# WORK INSTRUCTION:
Print, exactly as they appear in the listing below, the lines from the line with "left eye: (519, 493)" to the line with "left shoulder: (1201, 584)", with both end lines kept.

---+---

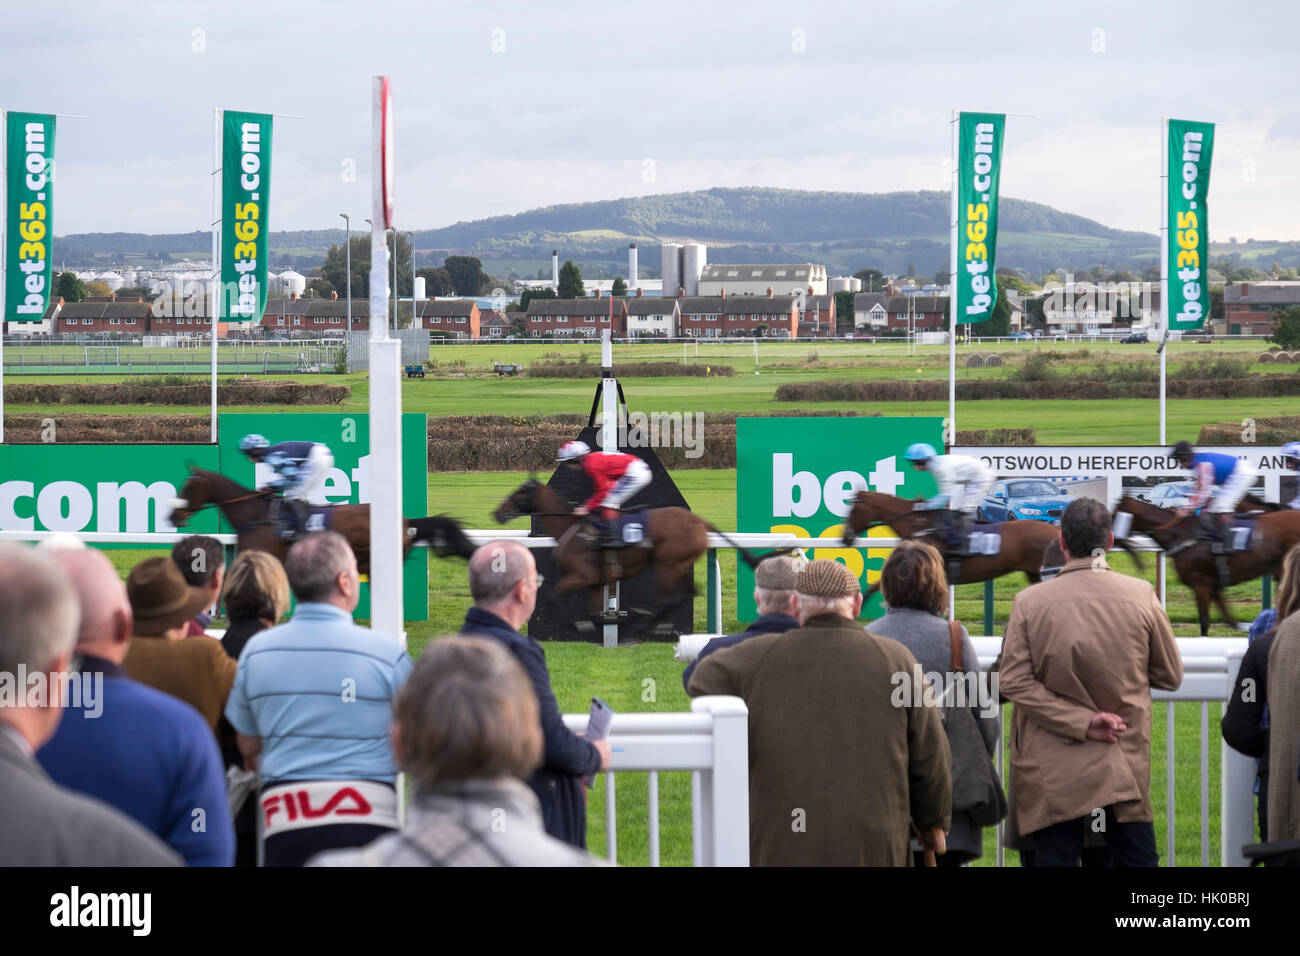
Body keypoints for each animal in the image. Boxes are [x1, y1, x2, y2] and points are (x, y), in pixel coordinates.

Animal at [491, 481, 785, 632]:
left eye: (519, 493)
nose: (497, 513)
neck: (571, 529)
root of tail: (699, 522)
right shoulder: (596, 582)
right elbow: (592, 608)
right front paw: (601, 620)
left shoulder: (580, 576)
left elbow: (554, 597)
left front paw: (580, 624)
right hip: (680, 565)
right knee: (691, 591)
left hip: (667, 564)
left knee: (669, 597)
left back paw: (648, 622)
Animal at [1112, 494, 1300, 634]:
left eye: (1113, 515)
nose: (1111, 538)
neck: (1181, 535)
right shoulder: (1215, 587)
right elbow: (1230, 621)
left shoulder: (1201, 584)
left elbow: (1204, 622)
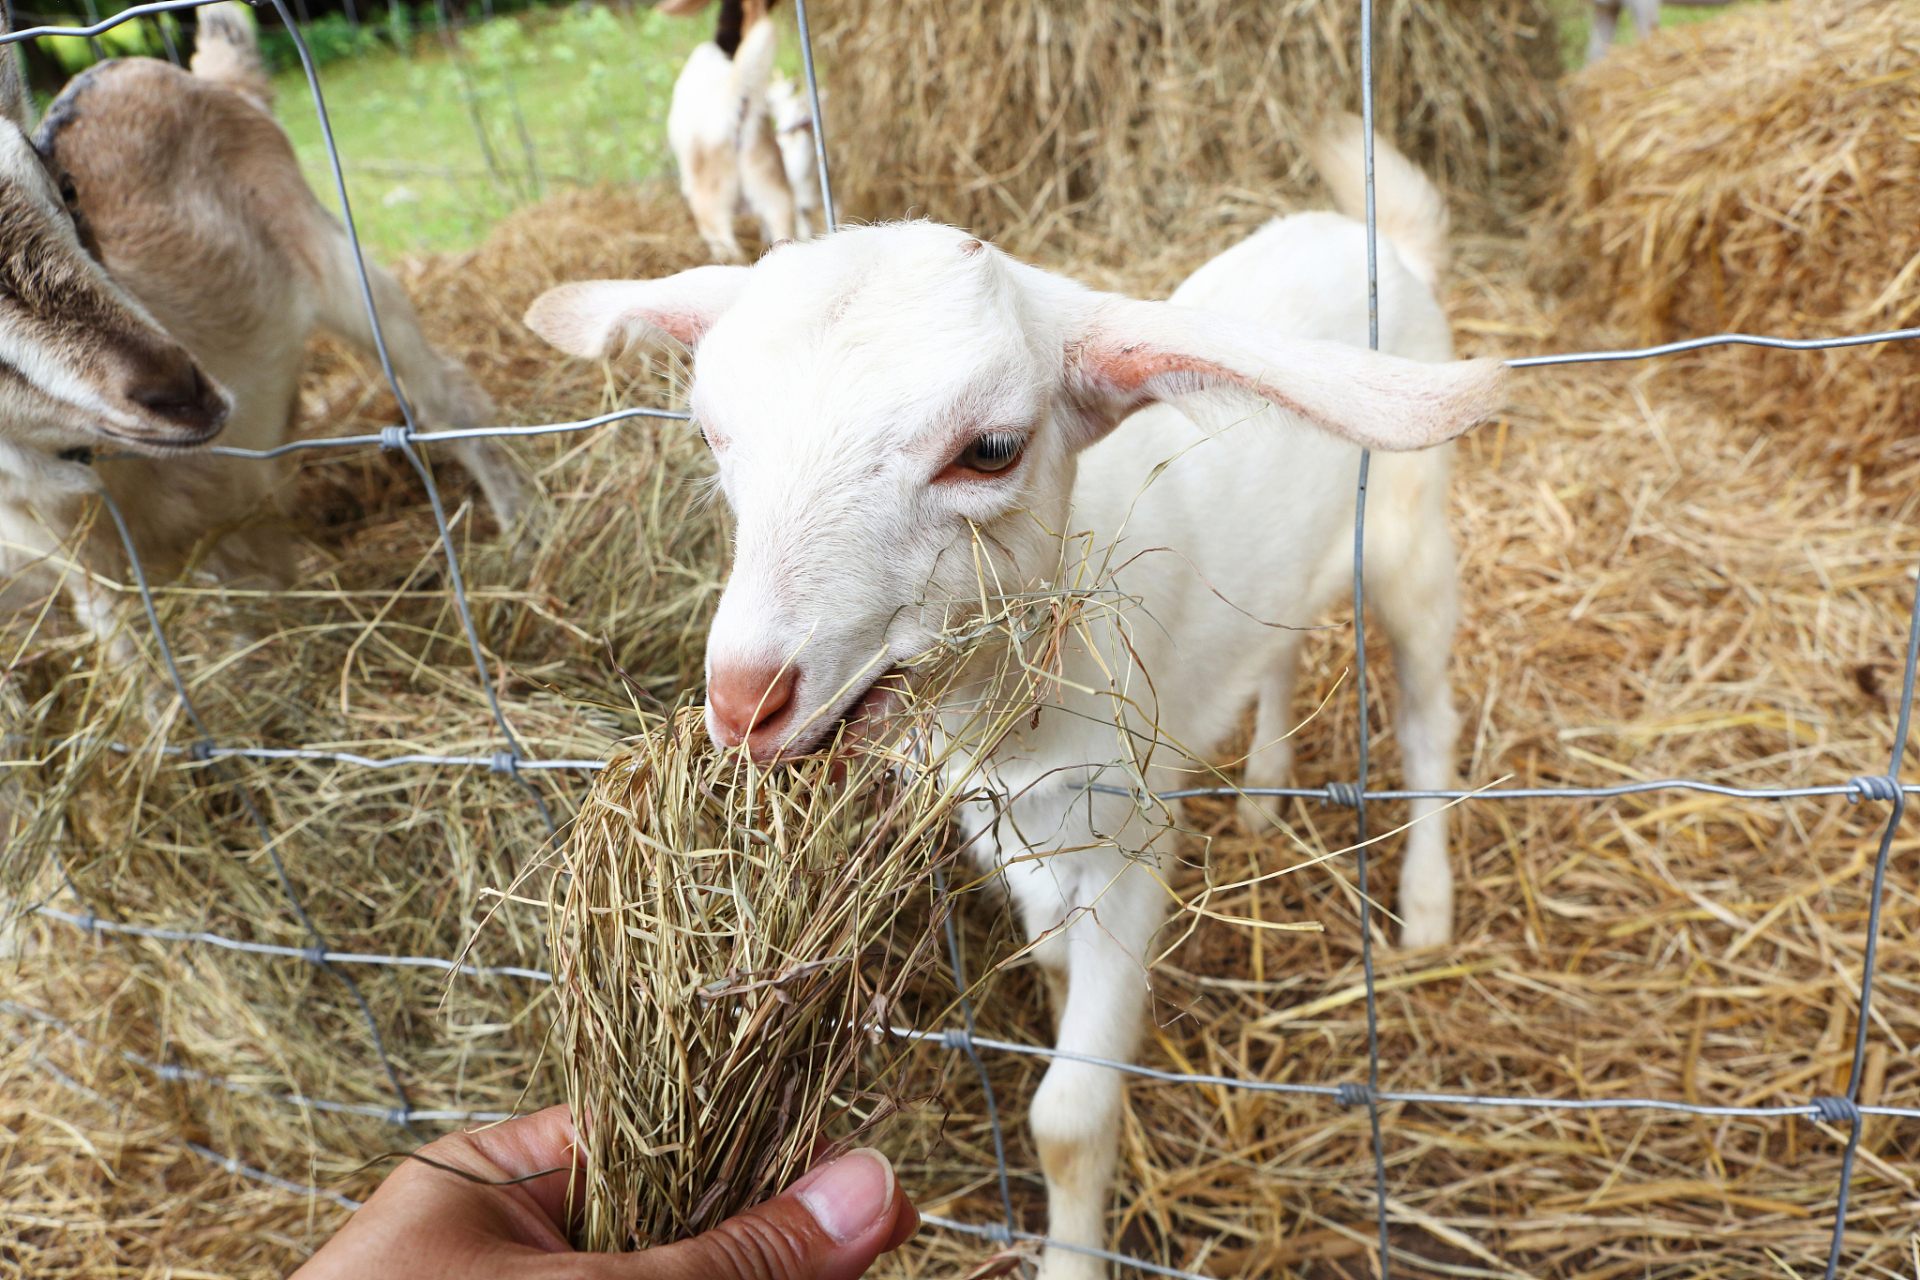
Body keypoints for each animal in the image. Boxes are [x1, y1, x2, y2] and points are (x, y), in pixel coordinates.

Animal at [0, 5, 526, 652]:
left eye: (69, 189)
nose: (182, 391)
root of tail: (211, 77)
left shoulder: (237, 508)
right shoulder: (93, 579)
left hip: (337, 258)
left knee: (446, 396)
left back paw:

---+---

# ANSWER SPACE:
left eye: (519, 493)
nose: (497, 513)
neck: (571, 529)
root of tail: (699, 522)
right shoulder: (596, 582)
right elbow: (592, 608)
right front paw: (601, 620)
left shoulder: (580, 576)
left elbow: (554, 597)
left front paw: (580, 624)
right hip: (680, 565)
right knee: (691, 591)
left hip: (667, 564)
left knee: (669, 597)
left back paw: (648, 622)
Animal at [1112, 494, 1300, 634]:
left eye: (1113, 515)
nose: (1111, 538)
neck: (1181, 535)
right shoulder: (1215, 587)
right elbow: (1230, 621)
left shoulder: (1201, 584)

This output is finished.